Все мои усилия оказались лишними. Соловей справился сам и снова вышел из слуха. Но разобрать, почему он так долго и жалобно выл, мне интересно и надо. Большая дорога пересекает казенник. Я понимаю, она выбежала на эту дорогу, и по ее свежему следу прямо же проехали сани. Может быть, вот эти самые сани теперь и возвращаются, расписные сани, в них сваты, накрасив носы, едут с заиндевелыми бородами, за вином ездили… Соловей сюда выбежал на дорогу за лисицей. Но дорога не лес, там он все знает, куда лучше нас, от своих предков волков. Здесь дорога прошла много после, и разве может человек в лесных делах так научить, как волки? Непонятна эта прямая человеческая линия и страшна бесконечность прямых. Он пробовал бежать в ту сторону, откуда выехали сваты за вином, все время поглядывая, не будет ли скидки. Так он долго бежал в ложную сторону, и бесконечность дороги, наконец, его испугала, тут он сел на край и завыл, звал человека раскрыть ему тайну дороги. Сколько времени я путался в горелице, а он все выл!
Верно, он просто вслепую бросился бежать в другую сторону. В одном краешке дороги осталось ее незатертое чирканье, тут он ободрился. А дальше она пробовала сделать скачок в сторону, и почему-то ей не понравилось, вернулась, и на снегу осталась небольшая дуга. По дуге Соловей тоже прошел, но дальше все было стерто: тут возвратились с вином сваты и затерли следы Соловья. Может быть, и укрылось бы от меня, где она с дороги скинулась в куст, но Соловей рухнул туда всем своим грузом и сильно примял. А дальше на просеке вижу опять, смерть и живот схватились в два следа и помчались, сшибая с черных пней просеки белые шапочки.
Недолго они мчались по прямой — звери не любят прямого, опять все пошли целиной от поляны к поляне, от квартала в квартал.
Радостно я заметил в одном месте, как она, уморенная, пробовала посидеть и оставила тут свою лисью заметку.

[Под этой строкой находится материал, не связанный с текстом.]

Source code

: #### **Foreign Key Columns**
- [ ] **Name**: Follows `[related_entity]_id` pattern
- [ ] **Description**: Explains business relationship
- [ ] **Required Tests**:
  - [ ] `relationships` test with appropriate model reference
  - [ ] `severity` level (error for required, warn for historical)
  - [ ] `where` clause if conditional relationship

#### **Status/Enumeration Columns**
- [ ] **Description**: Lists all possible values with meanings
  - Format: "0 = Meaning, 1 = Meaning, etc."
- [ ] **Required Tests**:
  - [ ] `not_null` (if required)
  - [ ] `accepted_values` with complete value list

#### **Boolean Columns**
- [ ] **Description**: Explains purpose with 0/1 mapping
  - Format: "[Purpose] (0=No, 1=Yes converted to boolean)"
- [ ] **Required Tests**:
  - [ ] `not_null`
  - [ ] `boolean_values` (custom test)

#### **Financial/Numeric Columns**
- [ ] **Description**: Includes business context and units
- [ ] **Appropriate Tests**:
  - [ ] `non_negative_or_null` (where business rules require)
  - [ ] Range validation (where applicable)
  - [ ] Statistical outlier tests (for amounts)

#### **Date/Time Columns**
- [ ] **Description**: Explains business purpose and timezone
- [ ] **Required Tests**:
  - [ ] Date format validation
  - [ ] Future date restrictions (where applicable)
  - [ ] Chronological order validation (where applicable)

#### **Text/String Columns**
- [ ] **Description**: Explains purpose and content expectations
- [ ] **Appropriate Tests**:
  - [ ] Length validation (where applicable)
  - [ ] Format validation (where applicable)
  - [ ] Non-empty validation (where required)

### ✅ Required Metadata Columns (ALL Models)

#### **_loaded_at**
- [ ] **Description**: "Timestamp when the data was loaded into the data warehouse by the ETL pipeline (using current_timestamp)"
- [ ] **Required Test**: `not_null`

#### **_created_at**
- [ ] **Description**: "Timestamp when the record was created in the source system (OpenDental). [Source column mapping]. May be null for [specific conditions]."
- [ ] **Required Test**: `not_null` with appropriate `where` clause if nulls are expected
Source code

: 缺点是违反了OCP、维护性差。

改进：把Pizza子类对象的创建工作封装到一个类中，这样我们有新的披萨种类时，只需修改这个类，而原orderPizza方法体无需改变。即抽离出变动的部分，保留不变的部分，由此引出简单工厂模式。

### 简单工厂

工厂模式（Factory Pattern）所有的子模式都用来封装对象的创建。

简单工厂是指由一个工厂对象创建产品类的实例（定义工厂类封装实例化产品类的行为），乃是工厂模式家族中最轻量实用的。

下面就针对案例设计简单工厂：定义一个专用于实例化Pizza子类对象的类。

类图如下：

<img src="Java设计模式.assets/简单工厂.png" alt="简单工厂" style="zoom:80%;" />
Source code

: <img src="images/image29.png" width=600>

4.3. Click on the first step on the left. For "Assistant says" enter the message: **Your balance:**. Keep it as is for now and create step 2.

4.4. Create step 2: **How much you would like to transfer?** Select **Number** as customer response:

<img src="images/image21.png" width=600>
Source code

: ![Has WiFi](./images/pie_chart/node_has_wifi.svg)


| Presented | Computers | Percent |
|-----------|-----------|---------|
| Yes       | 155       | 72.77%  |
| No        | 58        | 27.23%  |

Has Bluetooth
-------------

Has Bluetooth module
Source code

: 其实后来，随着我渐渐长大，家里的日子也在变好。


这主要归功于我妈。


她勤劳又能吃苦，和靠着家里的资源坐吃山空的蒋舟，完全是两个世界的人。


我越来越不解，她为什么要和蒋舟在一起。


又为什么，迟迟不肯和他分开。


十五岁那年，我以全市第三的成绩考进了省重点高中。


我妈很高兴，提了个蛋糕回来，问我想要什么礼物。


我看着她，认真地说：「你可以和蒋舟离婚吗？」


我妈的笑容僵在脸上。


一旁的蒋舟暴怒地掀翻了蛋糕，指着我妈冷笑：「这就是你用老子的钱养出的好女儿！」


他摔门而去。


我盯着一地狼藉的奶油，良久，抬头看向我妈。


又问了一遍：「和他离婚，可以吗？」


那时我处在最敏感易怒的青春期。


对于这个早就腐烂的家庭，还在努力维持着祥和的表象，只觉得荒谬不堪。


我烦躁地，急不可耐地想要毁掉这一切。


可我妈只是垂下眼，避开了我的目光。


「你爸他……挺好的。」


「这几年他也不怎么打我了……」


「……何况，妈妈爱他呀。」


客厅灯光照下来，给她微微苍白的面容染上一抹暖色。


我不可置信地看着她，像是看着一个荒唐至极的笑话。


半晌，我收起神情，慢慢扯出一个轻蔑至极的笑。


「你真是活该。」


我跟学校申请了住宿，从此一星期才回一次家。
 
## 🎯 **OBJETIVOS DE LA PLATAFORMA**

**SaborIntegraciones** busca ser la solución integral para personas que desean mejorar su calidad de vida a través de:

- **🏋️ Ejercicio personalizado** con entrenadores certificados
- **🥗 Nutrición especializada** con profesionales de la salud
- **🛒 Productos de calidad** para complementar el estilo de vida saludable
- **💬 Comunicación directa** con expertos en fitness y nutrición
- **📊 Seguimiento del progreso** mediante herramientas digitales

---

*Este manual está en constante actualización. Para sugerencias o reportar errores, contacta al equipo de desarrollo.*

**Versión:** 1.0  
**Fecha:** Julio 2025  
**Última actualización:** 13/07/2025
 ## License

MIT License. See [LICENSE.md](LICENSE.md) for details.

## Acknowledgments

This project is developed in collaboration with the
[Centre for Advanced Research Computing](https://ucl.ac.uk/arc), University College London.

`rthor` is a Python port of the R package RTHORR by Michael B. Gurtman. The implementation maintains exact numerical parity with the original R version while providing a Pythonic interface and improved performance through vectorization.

И спроси теперь, ни за что не скажу, не найду приблизительно даже, где я настиг, наконец-то, гон на малых кругах. Был высокий сосновый бор и потом сразу мелкая густель с большими полянами. Тут везде следы пересекались, иногда на одной полянке по нескольку раз. Тут я услышал нажимающий гон: тут он кружил. Тогда моя сказка догадок окончилась, я больше не следопыт, а сам вступаю, как третий и самый страшный, в этот безумный спор двух зверей.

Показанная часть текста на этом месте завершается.